In addition to categorical perception of facial expressions, discrimination patterns show evidence of categorical perception of facial identity, where each category corresponds to a different identity. Beale and Keil (1995) found discrimination peaks along morphed continua between faces of famous individuals, and these results have been replicated with several different stimulus continua constructed from familiar faces (Stevenage, 1998; Campanella, Hanoteau, Seron, Joassin, & Bruyer, 2003; Rotshtein, Henson, Treves, Driver, & Dolan, 2005; Angeli, Davidoff, & Valentine, 2008). The categorical effects are stronger for familiar faces than for unfamiliar faces (Beale & Keil, 1995; Angeli et al., 2008), but categorical effects have been demonstrated for continua involving previously unfamiliar faces as well (Stevenage, 1998; Levin & Beale, 2000). The strength of these effects for unfamiliar faces may derive from a combination of learning during the course of the experiment (Viviani, Binda, & Borsato, 2007), the use of labels during training (Kikutani, Roberson, & Hanley, 2008), and the inherent distinctiveness of endpoint stimuli in the continua (Campanella et al., 2003; Angeli et al., 2008).

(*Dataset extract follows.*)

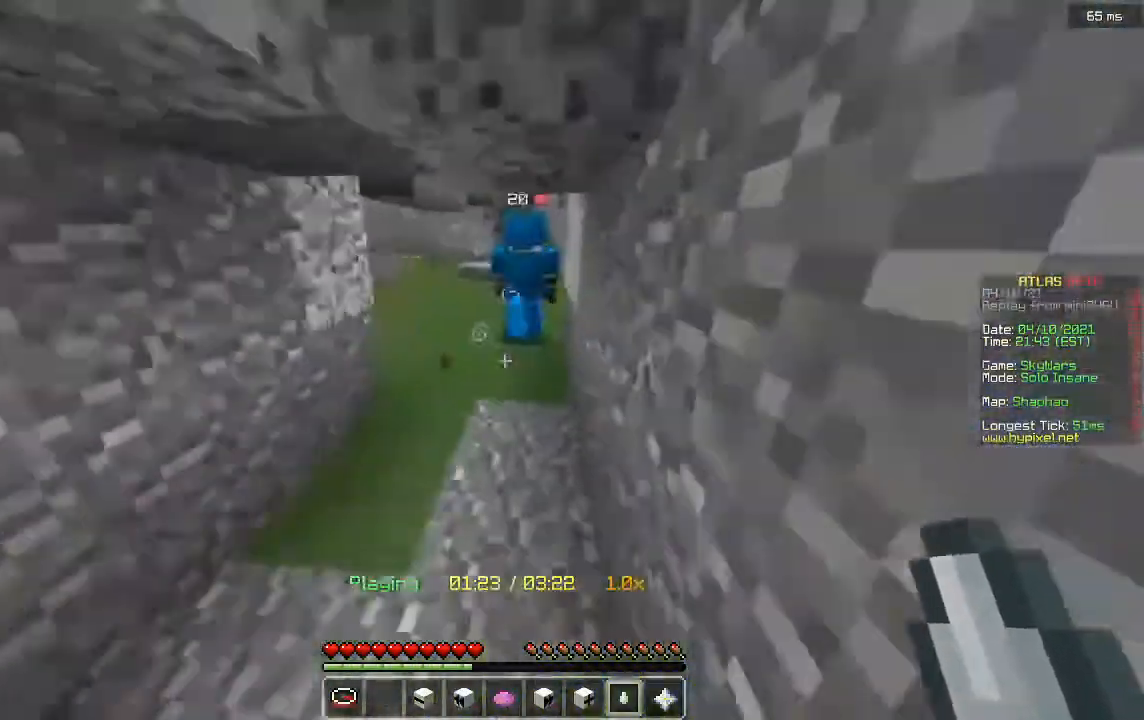
{"keys": ["w"], "mouse": [], "events": []}
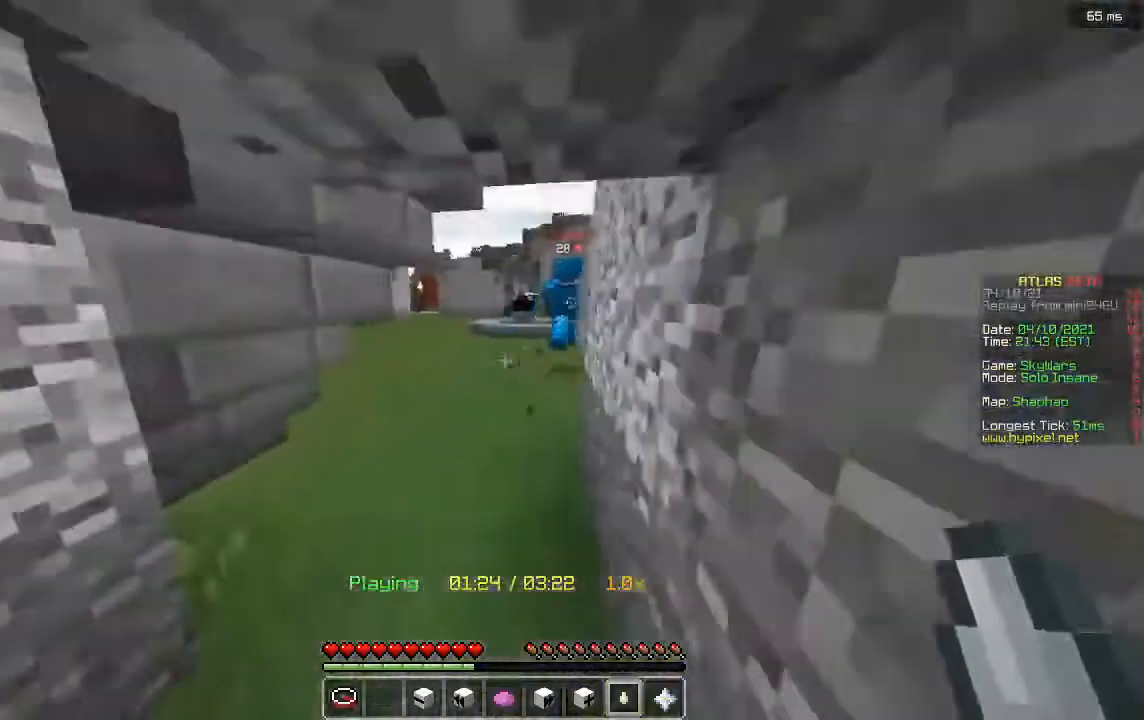
{"keys": ["w"], "mouse": [], "events": []}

Learning Artificial Categories
Several studies have demonstrated categorical effects that derive from categories learned in the laboratory, implying that the formation of novel categories can affect perception in laboratory settings. As proposed by Liberman et al. (1957), this learning component might take two forms: acquired distinctiveness involves enhanced between-category discriminability, whereas acquired equivalence involves reduced within-category discriminability. Evidence for one or both of these processes has been found through categorization training in color perception (Özgen & Davies, 2002) and auditory perception of both speech sounds (Pisoni, Aslin, Perey, & Hennessy, 1982) and white noise (Guenther, Husain, Cohen, & Shinn-Cunningham, 1999). These results extend to stimuli that vary along multiple dimensions as well. Categorizing stimuli along two dimensions can lead to acquired distinctiveness (Goldstone, 1994), and similarity ratings for drawings that differ along several dimensions have shown acquired equivalence in response to categorization training (Livingston, Andrews, & Harnad, 1998). Such effects may arise partly from task-specific strategies but likely involve changes in underlying stimulus representations as well (Goldstone et al., 2001).

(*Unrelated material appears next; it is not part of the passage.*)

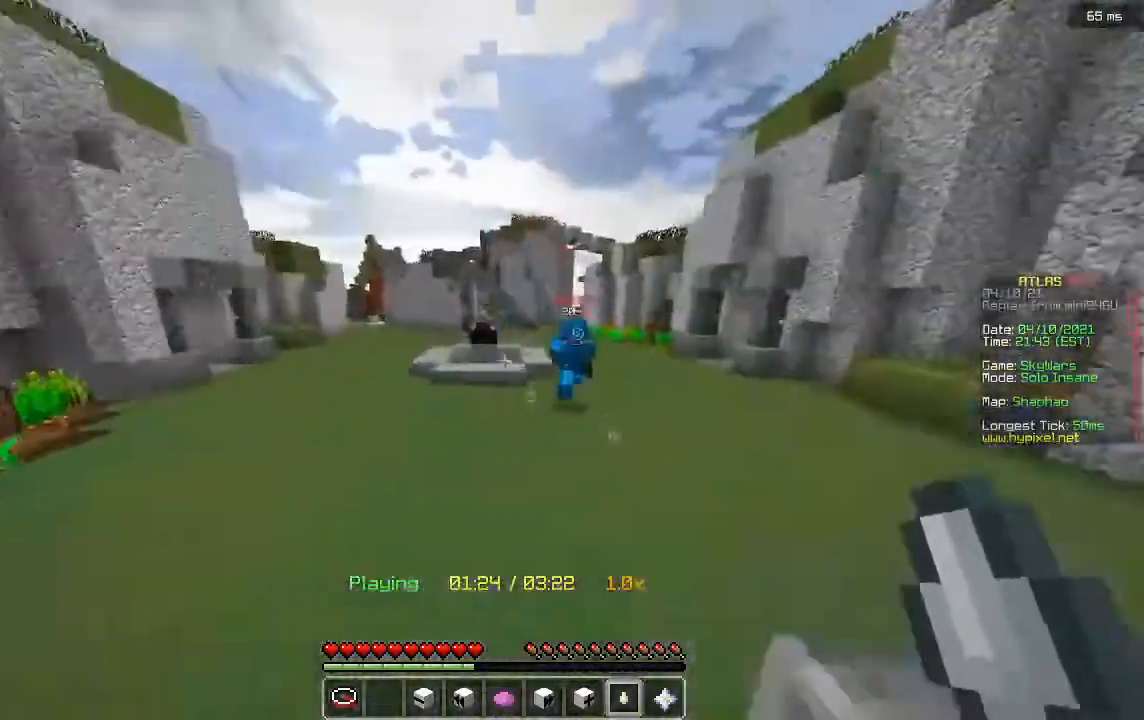
{"keys": ["w"], "mouse": [], "events": []}
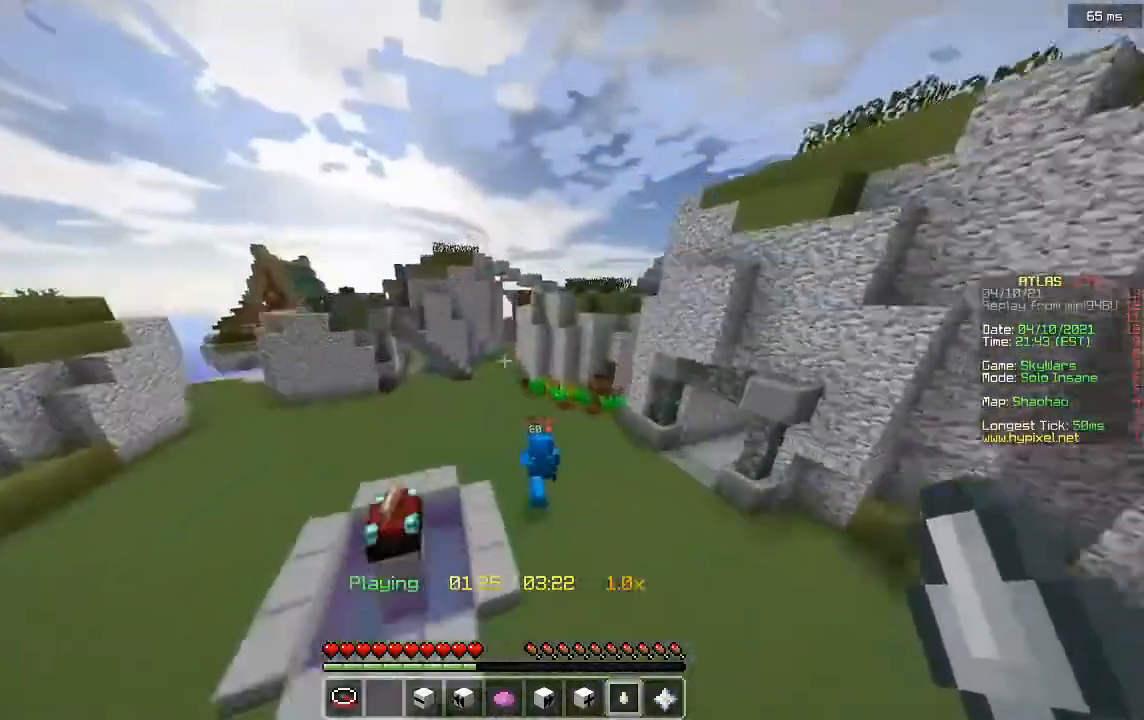
{"keys": [], "mouse": [], "events": [[280, "w", "up"]]}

Additionally, several studies have demonstrated that categories for experimental stimuli are learned quickly over the course of an experiment even without explicit training. Goldstone (1995) found that implicit shape-based categories influenced subjects’ perception of hues and that these implicit categories changed depending on the set of stimuli presented in the experiment. A similar explanation has been proposed to account for subjects’ categorical treatment of unfamiliar face continua (Levin & Beale, 2000), where learned categories seem to correspond to continuum endpoints. Gureckis and Goldstone (2008) demonstrated that subjects are sensitive to the presence of distinct clusters of stimuli, showing increased discriminability between clusters even when those clusters receive the same label. Furthermore, implicit categories have been used to explain why subjects often bias their perception toward the mean value of a set of stimuli in an experiment. Huttenlocher et al. (2000) argued that subjects form an implicit category that includes the range of stimuli they have seen over the course of an experiment and that they use this implicit category to correct for memory uncertainty when asked to reproduce a stimulus. Under their assumptions, the optimal way to correct for memory uncertainty using this implicit category is to bias all responses toward the mean value of the category, which in this case is the mean value of the set of stimuli. The authors presented a Bayesian analysis to account for bias in visual stimulus reproduction that is nearly identical to the one-category model derived here in the context of speech perception, reflecting the similar structure of the two problems and the generality of the approach.
Summary
The categorical effects in all of these domains are qualitatively similar, with enhanced between-category discriminability and reduced within-category discriminability. Though there is some evidence that innate biases contribute to these perceptual patterns, the patterns can be influenced by learned categories as well, even by implicit categories that arise from specific distributions of exemplars. Despite widespread interest in these phenomena, the reasons and mechanisms behind the connection between categories and perception remain unclear. In the remainder of this paper we address this issue through a detailed exploration of the perceptual magnet effect, which shares many qualitative features with the categorical effects discussed above.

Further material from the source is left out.